WRITTEN TASK: Express every line of the data below as a JSON list of strings, one string per line, with blank lines omitted.

GIVEN ENTRIES:
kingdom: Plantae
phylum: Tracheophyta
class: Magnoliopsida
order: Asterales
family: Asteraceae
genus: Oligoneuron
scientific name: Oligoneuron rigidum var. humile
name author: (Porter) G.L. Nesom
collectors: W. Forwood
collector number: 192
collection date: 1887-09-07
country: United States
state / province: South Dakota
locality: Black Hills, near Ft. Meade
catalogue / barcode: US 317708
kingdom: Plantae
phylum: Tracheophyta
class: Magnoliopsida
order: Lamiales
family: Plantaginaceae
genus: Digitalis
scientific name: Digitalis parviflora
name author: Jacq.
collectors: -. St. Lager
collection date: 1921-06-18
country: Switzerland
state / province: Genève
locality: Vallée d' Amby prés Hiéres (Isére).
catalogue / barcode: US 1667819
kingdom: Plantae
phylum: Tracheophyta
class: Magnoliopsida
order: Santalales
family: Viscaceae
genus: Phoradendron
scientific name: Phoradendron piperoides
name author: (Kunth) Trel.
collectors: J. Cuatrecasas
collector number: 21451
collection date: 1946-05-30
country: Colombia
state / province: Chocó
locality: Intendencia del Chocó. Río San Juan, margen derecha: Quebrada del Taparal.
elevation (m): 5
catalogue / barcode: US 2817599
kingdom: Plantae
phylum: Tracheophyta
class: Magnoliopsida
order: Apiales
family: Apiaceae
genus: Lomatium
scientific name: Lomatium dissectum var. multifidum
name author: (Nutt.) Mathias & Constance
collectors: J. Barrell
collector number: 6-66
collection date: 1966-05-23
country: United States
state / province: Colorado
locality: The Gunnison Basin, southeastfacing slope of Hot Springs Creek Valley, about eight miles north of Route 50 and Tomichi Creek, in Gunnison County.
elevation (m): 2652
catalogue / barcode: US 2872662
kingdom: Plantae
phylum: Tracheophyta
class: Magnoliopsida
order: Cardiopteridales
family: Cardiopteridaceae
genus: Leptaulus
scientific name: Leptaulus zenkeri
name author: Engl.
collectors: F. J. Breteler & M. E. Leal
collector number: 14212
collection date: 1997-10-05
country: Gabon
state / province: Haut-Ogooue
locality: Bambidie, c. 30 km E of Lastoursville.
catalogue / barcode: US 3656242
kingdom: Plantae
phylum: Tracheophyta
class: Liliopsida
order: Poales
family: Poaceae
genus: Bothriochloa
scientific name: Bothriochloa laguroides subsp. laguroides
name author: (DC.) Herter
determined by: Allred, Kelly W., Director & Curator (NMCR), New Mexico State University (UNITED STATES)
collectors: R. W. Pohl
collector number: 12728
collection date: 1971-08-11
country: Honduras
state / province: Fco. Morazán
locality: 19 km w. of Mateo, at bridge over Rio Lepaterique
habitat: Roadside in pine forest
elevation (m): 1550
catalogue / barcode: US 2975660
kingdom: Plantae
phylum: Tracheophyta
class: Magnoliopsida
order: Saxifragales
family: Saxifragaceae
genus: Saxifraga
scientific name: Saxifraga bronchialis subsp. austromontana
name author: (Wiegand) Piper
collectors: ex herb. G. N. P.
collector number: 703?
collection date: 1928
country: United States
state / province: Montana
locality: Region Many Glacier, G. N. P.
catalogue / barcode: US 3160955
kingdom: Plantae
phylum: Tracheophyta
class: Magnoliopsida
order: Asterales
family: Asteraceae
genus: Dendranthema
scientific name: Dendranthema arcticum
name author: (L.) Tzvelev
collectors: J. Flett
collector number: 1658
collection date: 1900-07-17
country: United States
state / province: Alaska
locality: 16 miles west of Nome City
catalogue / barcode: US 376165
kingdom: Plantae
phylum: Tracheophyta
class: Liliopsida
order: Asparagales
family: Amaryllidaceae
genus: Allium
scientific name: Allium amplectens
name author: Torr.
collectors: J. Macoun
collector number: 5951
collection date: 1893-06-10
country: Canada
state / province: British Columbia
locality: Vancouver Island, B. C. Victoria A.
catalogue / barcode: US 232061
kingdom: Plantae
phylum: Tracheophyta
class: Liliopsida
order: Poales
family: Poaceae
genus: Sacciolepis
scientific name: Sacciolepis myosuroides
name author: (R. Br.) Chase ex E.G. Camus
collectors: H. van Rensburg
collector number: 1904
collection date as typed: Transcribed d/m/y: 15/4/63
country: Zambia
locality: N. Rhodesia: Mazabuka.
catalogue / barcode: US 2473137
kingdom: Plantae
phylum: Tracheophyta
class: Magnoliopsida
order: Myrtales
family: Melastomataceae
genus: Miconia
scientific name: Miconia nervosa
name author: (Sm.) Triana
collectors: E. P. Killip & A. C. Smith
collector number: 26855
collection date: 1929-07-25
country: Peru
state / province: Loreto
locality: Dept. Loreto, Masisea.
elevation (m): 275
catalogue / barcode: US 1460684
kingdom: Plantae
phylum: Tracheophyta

FULL RESPONSE:
[
  "kingdom: Plantae",
  "phylum: Tracheophyta",
  "class: Magnoliopsida",
  "order: Asterales",
  "family: Asteraceae",
  "genus: Oligoneuron",
  "scientific name: Oligoneuron rigidum var. humile",
  "name author: (Porter) G.L. Nesom",
  "collectors: W. Forwood",
  "collector number: 192",
  "collection date: 1887-09-07",
  "country: United States",
  "state / province: South Dakota",
  "locality: Black Hills, near Ft. Meade",
  "catalogue / barcode: US 317708",
  "kingdom: Plantae",
  "phylum: Tracheophyta",
  "class: Magnoliopsida",
  "order: Lamiales",
  "family: Plantaginaceae",
  "genus: Digitalis",
  "scientific name: Digitalis parviflora",
  "name author: Jacq.",
  "collectors: -. St. Lager",
  "collection date: 1921-06-18",
  "country: Switzerland",
  "state / province: Genève",
  "locality: Vallée d' Amby prés Hiéres (Isére).",
  "catalogue / barcode: US 1667819",
  "kingdom: Plantae",
  "phylum: Tracheophyta",
  "class: Magnoliopsida",
  "order: Santalales",
  "family: Viscaceae",
  "genus: Phoradendron",
  "scientific name: Phoradendron piperoides",
  "name author: (Kunth) Trel.",
  "collectors: J. Cuatrecasas",
  "collector number: 21451",
  "collection date: 1946-05-30",
  "country: Colombia",
  "state / province: Chocó",
  "locality: Intendencia del Chocó. Río San Juan, margen derecha: Quebrada del Taparal.",
  "elevation (m): 5",
  "catalogue / barcode: US 2817599",
  "kingdom: Plantae",
  "phylum: Tracheophyta",
  "class: Magnoliopsida",
  "order: Apiales",
  "family: Apiaceae",
  "genus: Lomatium",
  "scientific name: Lomatium dissectum var. multifidum",
  "name author: (Nutt.) Mathias & Constance",
  "collectors: J. Barrell",
  "collector number: 6-66",
  "collection date: 1966-05-23",
  "country: United States",
  "state / province: Colorado",
  "locality: The Gunnison Basin, southeastfacing slope of Hot Springs Creek Valley, about eight miles north of Route 50 and Tomichi Creek, in Gunnison County.",
  "elevation (m): 2652",
  "catalogue / barcode: US 2872662",
  "kingdom: Plantae",
  "phylum: Tracheophyta",
  "class: Magnoliopsida",
  "order: Cardiopteridales",
  "family: Cardiopteridaceae",
  "genus: Leptaulus",
  "scientific name: Leptaulus zenkeri",
  "name author: Engl.",
  "collectors: F. J. Breteler & M. E. Leal",
  "collector number: 14212",
  "collection date: 1997-10-05",
  "country: Gabon",
  "state / province: Haut-Ogooue",
  "locality: Bambidie, c. 30 km E of Lastoursville.",
  "catalogue / barcode: US 3656242",
  "kingdom: Plantae",
  "phylum: Tracheophyta",
  "class: Liliopsida",
  "order: Poales",
  "family: Poaceae",
  "genus: Bothriochloa",
  "scientific name: Bothriochloa laguroides subsp. laguroides",
  "name author: (DC.) Herter",
  "determined by: Allred, Kelly W., Director & Curator (NMCR), New Mexico State University (UNITED STATES)",
  "collectors: R. W. Pohl",
  "collector number: 12728",
  "collection date: 1971-08-11",
  "country: Honduras",
  "state / province: Fco. Morazán",
  "locality: 19 km w. of Mateo, at bridge over Rio Lepaterique",
  "habitat: Roadside in pine forest",
  "elevation (m): 1550",
  "catalogue / barcode: US 2975660",
  "kingdom: Plantae",
  "phylum: Tracheophyta",
  "class: Magnoliopsida",
  "order: Saxifragales",
  "family: Saxifragaceae",
  "genus: Saxifraga",
  "scientific name: Saxifraga bronchialis subsp. austromontana",
  "name author: (Wiegand) Piper",
  "collectors: ex herb. G. N. P.",
  "collector number: 703?",
  "collection date: 1928",
  "country: United States",
  "state / province: Montana",
  "locality: Region Many Glacier, G. N. P.",
  "catalogue / barcode: US 3160955",
  "kingdom: Plantae",
  "phylum: Tracheophyta",
  "class: Magnoliopsida",
  "order: Asterales",
  "family: Asteraceae",
  "genus: Dendranthema",
  "scientific name: Dendranthema arcticum",
  "name author: (L.) Tzvelev",
  "collectors: J. Flett",
  "collector number: 1658",
  "collection date: 1900-07-17",
  "country: United States",
  "state / province: Alaska",
  "locality: 16 miles west of Nome City",
  "catalogue / barcode: US 376165",
  "kingdom: Plantae",
  "phylum: Tracheophyta",
  "class: Liliopsida",
  "order: Asparagales",
  "family: Amaryllidaceae",
  "genus: Allium",
  "scientific name: Allium amplectens",
  "name author: Torr.",
  "collectors: J. Macoun",
  "collector number: 5951",
  "collection date: 1893-06-10",
  "country: Canada",
  "state / province: British Columbia",
  "locality: Vancouver Island, B. C. Victoria A.",
  "catalogue / barcode: US 232061",
  "kingdom: Plantae",
  "phylum: Tracheophyta",
  "class: Liliopsida",
  "order: Poales",
  "family: Poaceae",
  "genus: Sacciolepis",
  "scientific name: Sacciolepis myosuroides",
  "name author: (R. Br.) Chase ex E.G. Camus",
  "collectors: H. van Rensburg",
  "collector number: 1904",
  "collection date as typed: Transcribed d/m/y: 15/4/63",
  "country: Zambia",
  "locality: N. Rhodesia: Mazabuka.",
  "catalogue / barcode: US 2473137",
  "kingdom: Plantae",
  "phylum: Tracheophyta",
  "class: Magnoliopsida",
  "order: Myrtales",
  "family: Melastomataceae",
  "genus: Miconia",
  "scientific name: Miconia nervosa",
  "name author: (Sm.) Triana",
  "collectors: E. P. Killip & A. C. Smith",
  "collector number: 26855",
  "collection date: 1929-07-25",
  "country: Peru",
  "state / province: Loreto",
  "locality: Dept. Loreto, Masisea.",
  "elevation (m): 275",
  "catalogue / barcode: US 1460684",
  "kingdom: Plantae",
  "phylum: Tracheophyta"
]